**Passage shown:**
▼
Trump's Ankara Arrival Resets the F-35 and S-400 Question for NATO's Most Reluctant Member

US President lands in Ankara for the NATO summit and immediately takes up the two questions Turkey's Western partners have spent a decade trying to bury: returning Ankara to the F-35 programme and how to live with the Russian S-400 battery parked outside Ankara.

US President Donald Trump is greeted by Turkish President Recep Tayyip Erdogan on arrival in Ankara, 7 July 2026, ahead of the NATO summit. Telegram · The Jerusalem Post via Reuters

Donald Trump touched down in Ankara at roughly 13:29 UTC on 7 July 2026, walking off Air Force One into a red-carpet reception staged by Recep Tayyip Erdogan, the Turkish president, on the eve of the alliance's annual summit. Within hours the trip had produced two concrete headlines, not one. Trump confirmed he intends to move on re-admitting Turkey to the F-35 fighter programme from which Washington ejected it in 2019, and told reporters at a joint press availability with Erdogan that he is "not worried" about the Russian-made S-400 air defence system that triggered the original expulsion in the first place. Both lines landed on the same day, in the same room, in front of the same cameras.
▲
**Supplied material:**
▼
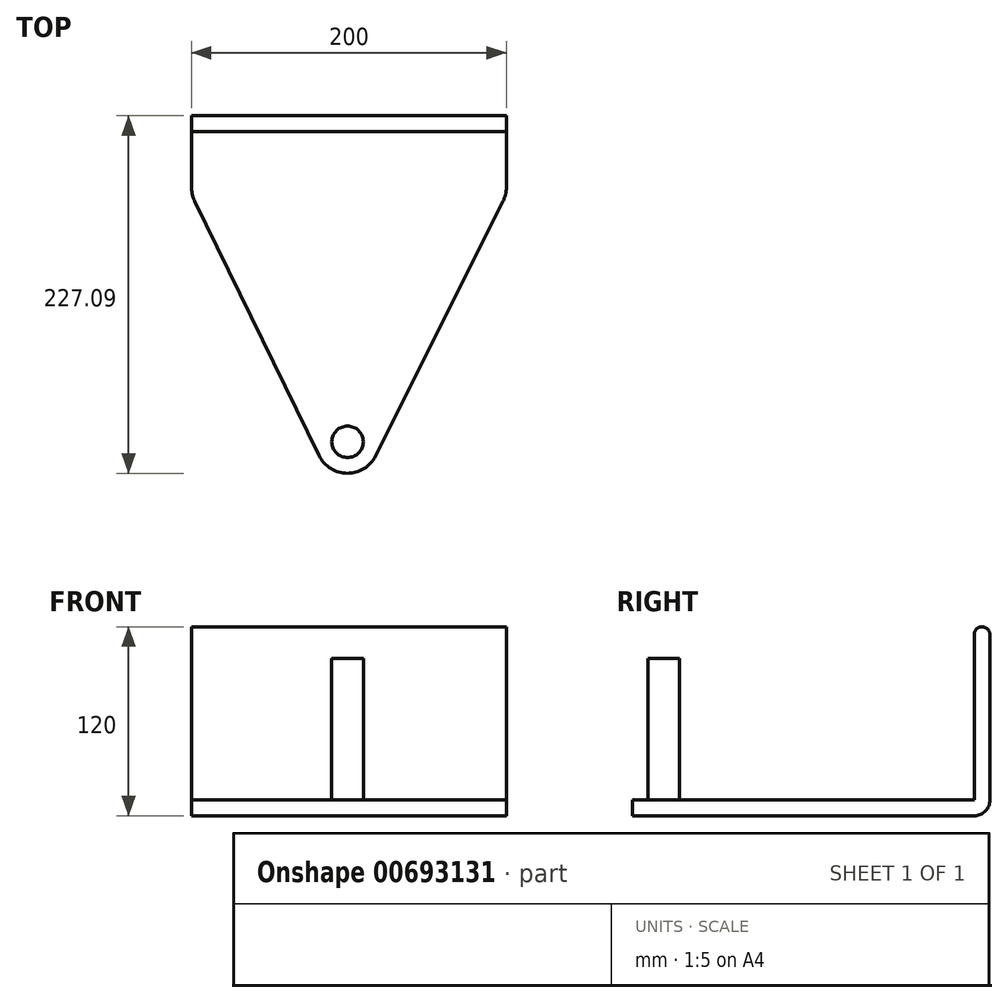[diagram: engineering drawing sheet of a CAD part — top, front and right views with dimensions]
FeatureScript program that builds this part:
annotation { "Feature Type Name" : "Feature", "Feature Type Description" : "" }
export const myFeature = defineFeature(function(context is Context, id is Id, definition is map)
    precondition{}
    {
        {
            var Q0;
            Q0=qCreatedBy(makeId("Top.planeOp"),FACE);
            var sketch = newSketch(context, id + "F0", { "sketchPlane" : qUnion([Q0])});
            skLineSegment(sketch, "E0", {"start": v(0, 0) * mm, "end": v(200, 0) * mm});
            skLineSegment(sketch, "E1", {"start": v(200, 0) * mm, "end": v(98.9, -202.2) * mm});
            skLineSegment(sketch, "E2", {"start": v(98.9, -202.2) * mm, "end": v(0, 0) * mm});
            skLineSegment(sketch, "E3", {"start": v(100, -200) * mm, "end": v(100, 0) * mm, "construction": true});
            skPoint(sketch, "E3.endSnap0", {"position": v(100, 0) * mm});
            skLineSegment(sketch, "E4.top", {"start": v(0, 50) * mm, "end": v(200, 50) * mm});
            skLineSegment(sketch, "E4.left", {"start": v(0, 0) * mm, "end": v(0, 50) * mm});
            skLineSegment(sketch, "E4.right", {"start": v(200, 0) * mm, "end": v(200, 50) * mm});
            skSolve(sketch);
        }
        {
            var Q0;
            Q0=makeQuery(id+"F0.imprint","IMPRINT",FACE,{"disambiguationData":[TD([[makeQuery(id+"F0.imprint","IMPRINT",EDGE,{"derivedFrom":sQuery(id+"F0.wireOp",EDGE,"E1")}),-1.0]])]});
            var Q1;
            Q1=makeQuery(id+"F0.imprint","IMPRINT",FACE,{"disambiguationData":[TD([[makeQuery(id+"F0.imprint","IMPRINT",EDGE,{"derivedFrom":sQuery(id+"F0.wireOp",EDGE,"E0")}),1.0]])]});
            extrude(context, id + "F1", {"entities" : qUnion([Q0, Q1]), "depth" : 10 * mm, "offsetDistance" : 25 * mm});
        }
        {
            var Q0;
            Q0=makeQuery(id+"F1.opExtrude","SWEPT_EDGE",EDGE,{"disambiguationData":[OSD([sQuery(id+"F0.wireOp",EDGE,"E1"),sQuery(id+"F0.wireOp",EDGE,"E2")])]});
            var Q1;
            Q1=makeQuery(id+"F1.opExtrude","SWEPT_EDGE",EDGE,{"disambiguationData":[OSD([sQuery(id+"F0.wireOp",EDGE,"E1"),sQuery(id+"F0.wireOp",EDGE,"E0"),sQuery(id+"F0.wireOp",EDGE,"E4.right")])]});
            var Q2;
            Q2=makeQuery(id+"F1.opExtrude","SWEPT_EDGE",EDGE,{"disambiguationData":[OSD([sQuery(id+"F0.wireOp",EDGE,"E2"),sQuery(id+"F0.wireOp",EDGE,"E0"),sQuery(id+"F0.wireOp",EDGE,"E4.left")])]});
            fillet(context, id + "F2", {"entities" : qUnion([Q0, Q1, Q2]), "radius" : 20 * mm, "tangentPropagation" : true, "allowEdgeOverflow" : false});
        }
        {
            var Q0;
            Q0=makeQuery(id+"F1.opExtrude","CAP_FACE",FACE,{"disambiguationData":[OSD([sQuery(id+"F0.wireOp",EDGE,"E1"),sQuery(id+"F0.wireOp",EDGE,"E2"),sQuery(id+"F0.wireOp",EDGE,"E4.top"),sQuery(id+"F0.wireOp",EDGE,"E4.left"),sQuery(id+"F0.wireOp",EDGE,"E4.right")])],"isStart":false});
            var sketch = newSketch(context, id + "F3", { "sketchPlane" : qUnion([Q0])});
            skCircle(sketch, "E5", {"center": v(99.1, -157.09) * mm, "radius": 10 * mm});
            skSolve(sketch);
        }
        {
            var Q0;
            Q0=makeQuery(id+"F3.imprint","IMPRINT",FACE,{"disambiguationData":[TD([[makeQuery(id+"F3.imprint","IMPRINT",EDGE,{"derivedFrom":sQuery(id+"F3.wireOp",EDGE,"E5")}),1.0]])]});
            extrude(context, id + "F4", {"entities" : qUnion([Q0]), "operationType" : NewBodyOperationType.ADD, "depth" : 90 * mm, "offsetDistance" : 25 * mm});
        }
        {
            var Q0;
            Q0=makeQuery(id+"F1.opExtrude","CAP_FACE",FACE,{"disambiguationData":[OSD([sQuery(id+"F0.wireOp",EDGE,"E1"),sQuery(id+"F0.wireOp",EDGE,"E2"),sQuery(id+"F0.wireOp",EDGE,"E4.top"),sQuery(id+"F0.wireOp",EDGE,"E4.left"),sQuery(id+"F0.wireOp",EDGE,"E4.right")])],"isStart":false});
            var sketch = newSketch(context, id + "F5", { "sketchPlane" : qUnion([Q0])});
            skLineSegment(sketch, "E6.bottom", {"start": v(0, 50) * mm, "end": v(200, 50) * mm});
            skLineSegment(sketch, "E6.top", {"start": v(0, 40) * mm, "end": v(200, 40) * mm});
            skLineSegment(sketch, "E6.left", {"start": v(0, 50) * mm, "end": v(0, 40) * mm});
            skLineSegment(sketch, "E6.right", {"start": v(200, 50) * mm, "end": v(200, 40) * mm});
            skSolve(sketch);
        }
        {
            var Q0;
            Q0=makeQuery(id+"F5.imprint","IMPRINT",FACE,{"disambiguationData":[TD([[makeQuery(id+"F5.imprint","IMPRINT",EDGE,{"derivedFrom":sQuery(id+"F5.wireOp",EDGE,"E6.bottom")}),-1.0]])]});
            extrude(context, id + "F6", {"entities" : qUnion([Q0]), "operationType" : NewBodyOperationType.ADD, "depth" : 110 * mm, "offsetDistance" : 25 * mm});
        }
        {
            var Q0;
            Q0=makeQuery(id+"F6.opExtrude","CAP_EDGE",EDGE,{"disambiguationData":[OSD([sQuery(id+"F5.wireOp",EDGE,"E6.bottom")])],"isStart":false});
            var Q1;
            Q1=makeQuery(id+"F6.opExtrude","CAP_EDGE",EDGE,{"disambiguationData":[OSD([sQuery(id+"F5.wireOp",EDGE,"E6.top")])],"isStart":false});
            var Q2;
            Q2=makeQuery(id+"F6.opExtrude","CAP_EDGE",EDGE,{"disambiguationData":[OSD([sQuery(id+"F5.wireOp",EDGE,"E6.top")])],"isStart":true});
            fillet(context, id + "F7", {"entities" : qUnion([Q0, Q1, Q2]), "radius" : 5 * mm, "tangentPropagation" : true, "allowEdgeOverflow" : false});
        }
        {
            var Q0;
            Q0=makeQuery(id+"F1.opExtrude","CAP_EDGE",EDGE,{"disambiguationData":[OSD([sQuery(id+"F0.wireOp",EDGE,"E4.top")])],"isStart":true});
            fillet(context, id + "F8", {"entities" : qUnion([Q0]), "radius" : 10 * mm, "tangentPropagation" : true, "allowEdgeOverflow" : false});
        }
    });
▲
▼
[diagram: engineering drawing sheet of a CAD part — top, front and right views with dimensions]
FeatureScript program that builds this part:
▲
**Problem:** Please reproduce the article about Trump's arrival in Ankara word for word, from its headline through its final sentence.

**Task solution:**
Trump's Ankara Arrival Resets the F-35 and S-400 Question for NATO's Most Reluctant Member

US President lands in Ankara for the NATO summit and immediately takes up the two questions Turkey's Western partners have spent a decade trying to bury: returning Ankara to the F-35 programme and how to live with the Russian S-400 battery parked outside Ankara.

US President Donald Trump is greeted by Turkish President Recep Tayyip Erdogan on arrival in Ankara, 7 July 2026, ahead of the NATO summit. Telegram · The Jerusalem Post via Reuters

Donald Trump touched down in Ankara at roughly 13:29 UTC on 7 July 2026, walking off Air Force One into a red-carpet reception staged by Recep Tayyip Erdogan, the Turkish president, on the eve of the alliance's annual summit. Within hours the trip had produced two concrete headlines, not one. Trump confirmed he intends to move on re-admitting Turkey to the F-35 fighter programme from which Washington ejected it in 2019, and told reporters at a joint press availability with Erdogan that he is "not worried" about the Russian-made S-400 air defence system that triggered the original expulsion in the first place. Both lines landed on the same day, in the same room, in front of the same cameras.